WHAT TO WORK ON » Your answer should consist only of the lines below from the one with "distant) qui a envoyé l" through the one with "posteriores a los", copied exactly.

[Page-level text extractions]
============================================================

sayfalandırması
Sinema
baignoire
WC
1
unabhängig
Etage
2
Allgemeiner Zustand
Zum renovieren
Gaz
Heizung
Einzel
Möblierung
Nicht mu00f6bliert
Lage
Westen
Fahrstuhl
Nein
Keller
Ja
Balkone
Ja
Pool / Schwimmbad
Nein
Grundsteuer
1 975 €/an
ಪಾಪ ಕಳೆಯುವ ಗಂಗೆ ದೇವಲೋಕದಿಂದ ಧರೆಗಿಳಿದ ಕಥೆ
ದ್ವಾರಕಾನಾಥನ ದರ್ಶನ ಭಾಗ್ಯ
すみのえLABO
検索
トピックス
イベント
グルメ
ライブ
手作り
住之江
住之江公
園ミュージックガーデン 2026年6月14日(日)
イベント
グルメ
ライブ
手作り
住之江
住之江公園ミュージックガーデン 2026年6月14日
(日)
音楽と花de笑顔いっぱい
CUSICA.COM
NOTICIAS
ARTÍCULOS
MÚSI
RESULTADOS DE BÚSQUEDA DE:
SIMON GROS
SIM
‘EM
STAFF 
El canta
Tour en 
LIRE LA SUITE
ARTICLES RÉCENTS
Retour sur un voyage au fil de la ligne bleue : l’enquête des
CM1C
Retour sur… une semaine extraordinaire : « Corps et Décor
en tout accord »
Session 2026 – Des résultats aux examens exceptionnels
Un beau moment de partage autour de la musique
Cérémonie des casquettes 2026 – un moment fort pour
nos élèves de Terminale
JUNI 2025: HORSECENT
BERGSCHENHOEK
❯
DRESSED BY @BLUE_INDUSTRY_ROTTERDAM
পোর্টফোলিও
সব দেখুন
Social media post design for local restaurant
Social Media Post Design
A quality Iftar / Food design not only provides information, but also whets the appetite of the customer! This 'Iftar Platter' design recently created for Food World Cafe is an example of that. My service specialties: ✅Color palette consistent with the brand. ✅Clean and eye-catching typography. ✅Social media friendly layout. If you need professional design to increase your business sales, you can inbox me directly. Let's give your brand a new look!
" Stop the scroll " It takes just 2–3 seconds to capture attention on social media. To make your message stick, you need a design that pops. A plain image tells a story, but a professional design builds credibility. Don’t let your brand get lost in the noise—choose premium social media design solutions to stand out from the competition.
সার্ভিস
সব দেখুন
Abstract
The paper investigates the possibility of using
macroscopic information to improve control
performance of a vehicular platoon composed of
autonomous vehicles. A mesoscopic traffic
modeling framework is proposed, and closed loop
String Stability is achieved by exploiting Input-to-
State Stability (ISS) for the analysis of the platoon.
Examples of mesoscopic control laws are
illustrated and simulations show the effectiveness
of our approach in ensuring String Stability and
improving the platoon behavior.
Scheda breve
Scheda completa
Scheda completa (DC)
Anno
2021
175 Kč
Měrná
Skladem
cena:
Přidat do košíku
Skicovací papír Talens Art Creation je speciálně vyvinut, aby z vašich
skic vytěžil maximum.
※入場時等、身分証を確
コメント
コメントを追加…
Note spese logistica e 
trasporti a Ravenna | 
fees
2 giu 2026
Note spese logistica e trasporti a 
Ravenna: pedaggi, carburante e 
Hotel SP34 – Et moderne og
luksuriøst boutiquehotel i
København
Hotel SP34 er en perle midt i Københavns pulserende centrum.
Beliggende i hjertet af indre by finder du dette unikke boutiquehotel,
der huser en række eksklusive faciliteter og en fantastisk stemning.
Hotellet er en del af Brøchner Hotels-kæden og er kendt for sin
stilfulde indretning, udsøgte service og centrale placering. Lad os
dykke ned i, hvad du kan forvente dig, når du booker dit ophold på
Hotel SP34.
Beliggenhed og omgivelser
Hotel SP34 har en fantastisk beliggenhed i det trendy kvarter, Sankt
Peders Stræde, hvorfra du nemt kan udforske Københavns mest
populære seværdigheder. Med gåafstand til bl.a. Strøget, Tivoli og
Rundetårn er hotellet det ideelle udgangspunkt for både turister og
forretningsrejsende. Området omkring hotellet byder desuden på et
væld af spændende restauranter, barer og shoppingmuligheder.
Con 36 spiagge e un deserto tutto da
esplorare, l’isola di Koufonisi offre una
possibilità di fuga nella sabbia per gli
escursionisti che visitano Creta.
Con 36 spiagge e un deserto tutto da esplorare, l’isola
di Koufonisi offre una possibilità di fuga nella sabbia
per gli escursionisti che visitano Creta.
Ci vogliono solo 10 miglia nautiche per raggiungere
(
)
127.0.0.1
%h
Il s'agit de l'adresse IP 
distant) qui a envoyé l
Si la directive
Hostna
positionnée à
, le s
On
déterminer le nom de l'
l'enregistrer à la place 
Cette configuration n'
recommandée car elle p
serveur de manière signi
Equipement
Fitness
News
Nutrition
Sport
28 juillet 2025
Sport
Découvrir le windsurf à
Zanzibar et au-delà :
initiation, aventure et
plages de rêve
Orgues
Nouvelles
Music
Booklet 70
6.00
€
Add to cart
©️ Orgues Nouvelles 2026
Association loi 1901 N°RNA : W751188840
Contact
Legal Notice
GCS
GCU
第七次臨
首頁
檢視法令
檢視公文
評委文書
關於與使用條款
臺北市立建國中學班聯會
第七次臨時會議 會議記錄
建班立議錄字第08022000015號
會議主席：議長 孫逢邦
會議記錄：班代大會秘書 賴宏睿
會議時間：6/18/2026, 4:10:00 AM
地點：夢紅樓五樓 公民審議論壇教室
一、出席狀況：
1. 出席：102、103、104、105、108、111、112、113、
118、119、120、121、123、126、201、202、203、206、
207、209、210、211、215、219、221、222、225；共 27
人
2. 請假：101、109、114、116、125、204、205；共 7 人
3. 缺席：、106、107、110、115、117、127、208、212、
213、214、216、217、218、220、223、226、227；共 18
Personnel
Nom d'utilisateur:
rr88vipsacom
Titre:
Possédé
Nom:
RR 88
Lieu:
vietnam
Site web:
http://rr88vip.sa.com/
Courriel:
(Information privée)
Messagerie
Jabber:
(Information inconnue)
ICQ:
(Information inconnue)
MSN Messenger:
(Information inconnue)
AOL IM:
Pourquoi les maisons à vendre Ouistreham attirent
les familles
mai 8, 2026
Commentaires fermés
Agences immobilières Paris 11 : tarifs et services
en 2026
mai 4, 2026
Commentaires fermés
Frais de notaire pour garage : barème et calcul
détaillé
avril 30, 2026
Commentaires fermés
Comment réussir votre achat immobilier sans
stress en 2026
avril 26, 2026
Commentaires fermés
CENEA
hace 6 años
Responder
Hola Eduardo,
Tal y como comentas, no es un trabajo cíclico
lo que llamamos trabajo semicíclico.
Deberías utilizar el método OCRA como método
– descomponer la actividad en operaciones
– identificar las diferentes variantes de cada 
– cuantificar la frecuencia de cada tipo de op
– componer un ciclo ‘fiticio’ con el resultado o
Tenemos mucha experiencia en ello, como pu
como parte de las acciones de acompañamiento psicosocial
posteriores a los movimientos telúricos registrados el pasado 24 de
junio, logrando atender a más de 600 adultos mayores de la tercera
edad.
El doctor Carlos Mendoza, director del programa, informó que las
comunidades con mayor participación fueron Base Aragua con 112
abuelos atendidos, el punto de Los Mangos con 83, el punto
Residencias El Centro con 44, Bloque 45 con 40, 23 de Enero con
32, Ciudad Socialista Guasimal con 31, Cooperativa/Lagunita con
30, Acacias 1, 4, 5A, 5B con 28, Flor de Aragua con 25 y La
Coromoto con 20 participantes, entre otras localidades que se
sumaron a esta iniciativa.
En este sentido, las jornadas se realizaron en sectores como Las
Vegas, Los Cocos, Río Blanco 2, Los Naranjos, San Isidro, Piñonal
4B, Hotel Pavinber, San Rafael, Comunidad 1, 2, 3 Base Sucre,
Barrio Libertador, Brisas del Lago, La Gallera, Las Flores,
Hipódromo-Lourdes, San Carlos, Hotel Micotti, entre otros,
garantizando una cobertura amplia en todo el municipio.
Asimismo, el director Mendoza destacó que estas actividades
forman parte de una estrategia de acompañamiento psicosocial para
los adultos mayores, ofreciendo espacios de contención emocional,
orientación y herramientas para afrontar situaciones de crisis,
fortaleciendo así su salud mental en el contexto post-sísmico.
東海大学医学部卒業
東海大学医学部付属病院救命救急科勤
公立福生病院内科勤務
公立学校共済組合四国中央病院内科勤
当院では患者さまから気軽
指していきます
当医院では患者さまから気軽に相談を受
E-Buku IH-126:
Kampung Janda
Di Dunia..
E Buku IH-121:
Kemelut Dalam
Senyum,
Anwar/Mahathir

============================================================

ANSWER BOX »
distant) qui a envoyé l
Si la directive
Hostna
positionnée à
, le s
On
déterminer le nom de l'
l'enregistrer à la place 
Cette configuration n'
recommandée car elle p
serveur de manière signi
Equipement
Fitness
News
Nutrition
Sport
28 juillet 2025
Sport
Découvrir le windsurf à
Zanzibar et au-delà :
initiation, aventure et
plages de rêve
Orgues
Nouvelles
Music
Booklet 70
6.00
€
Add to cart
©️ Orgues Nouvelles 2026
Association loi 1901 N°RNA : W751188840
Contact
Legal Notice
GCS
GCU
第七次臨
首頁
檢視法令
檢視公文
評委文書
關於與使用條款
臺北市立建國中學班聯會
第七次臨時會議 會議記錄
建班立議錄字第08022000015號
會議主席：議長 孫逢邦
會議記錄：班代大會秘書 賴宏睿
會議時間：6/18/2026, 4:10:00 AM
地點：夢紅樓五樓 公民審議論壇教室
一、出席狀況：
1. 出席：102、103、104、105、108、111、112、113、
118、119、120、121、123、126、201、202、203、206、
207、209、210、211、215、219、221、222、225；共 27
人
2. 請假：101、109、114、116、125、204、205；共 7 人
3. 缺席：、106、107、110、115、117、127、208、212、
213、214、216、217、218、220、223、226、227；共 18
Personnel
Nom d'utilisateur:
rr88vipsacom
Titre:
Possédé
Nom:
RR 88
Lieu:
vietnam
Site web:
http://rr88vip.sa.com/
Courriel:
(Information privée)
Messagerie
Jabber:
(Information inconnue)
ICQ:
(Information inconnue)
MSN Messenger:
(Information inconnue)
AOL IM:
Pourquoi les maisons à vendre Ouistreham attirent
les familles
mai 8, 2026
Commentaires fermés
Agences immobilières Paris 11 : tarifs et services
en 2026
mai 4, 2026
Commentaires fermés
Frais de notaire pour garage : barème et calcul
détaillé
avril 30, 2026
Commentaires fermés
Comment réussir votre achat immobilier sans
stress en 2026
avril 26, 2026
Commentaires fermés
CENEA
hace 6 años
Responder
Hola Eduardo,
Tal y como comentas, no es un trabajo cíclico
lo que llamamos trabajo semicíclico.
Deberías utilizar el método OCRA como método
– descomponer la actividad en operaciones
– identificar las diferentes variantes de cada 
– cuantificar la frecuencia de cada tipo de op
– componer un ciclo ‘fiticio’ con el resultado o
Tenemos mucha experiencia en ello, como pu
como parte de las acciones de acompañamiento psicosocial
posteriores a los movimientos telúricos registrados el pasado 24 de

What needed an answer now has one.